YOUR GOAL: Some lines in the records below may hold the word "menu"; give the number of those lines and nothing else.

PROVIDED INFORMATION:
*** Block opens ***

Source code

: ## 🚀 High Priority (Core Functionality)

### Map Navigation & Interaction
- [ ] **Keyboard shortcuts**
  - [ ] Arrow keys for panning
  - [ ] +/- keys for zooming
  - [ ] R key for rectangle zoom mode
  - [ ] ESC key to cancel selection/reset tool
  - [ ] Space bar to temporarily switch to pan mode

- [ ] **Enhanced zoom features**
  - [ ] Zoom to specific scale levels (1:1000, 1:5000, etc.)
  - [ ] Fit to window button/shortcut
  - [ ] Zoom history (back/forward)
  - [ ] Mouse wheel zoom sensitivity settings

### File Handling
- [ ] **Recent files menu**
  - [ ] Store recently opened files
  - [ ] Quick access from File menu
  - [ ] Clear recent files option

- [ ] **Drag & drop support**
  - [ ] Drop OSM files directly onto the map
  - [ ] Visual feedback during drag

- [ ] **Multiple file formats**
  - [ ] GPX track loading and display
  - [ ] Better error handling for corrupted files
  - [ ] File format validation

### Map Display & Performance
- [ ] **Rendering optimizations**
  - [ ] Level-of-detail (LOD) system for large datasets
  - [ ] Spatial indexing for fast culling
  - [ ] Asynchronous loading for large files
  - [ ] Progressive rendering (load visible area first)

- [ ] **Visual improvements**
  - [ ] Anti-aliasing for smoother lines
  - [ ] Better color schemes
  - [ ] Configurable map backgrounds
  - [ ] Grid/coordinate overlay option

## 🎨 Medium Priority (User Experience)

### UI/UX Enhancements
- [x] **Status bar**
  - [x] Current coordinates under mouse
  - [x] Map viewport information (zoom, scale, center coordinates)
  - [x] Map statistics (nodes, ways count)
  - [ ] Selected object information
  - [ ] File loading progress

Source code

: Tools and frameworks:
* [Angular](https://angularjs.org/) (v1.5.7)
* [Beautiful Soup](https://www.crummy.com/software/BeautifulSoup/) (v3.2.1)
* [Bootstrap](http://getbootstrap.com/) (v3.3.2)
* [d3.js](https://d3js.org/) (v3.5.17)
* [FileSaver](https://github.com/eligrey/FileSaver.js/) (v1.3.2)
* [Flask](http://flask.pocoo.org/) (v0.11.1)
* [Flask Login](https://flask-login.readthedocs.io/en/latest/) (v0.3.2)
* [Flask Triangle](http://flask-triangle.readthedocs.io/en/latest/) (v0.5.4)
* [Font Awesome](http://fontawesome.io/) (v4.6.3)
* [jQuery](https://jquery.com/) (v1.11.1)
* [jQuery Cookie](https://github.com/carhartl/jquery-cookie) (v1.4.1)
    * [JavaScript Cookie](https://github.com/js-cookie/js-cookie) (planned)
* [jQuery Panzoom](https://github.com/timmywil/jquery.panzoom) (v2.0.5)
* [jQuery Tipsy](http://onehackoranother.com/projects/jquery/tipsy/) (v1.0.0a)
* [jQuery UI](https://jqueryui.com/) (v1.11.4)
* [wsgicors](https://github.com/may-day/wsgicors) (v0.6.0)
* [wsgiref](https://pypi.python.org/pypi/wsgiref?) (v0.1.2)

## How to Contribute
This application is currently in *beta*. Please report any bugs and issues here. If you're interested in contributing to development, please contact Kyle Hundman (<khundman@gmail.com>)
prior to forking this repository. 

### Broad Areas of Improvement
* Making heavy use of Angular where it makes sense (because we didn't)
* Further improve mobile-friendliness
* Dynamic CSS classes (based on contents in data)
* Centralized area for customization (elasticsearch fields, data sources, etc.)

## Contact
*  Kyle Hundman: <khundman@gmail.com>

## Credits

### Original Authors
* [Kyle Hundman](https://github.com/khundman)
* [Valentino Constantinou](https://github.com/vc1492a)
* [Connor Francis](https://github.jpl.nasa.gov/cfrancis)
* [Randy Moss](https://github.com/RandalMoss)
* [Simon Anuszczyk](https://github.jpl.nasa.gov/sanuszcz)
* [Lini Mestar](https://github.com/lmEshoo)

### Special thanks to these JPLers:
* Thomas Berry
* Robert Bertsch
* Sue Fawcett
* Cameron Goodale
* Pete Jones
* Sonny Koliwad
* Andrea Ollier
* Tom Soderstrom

*** Block closes ***

SOLUTION TO THIS EXERCISE: 2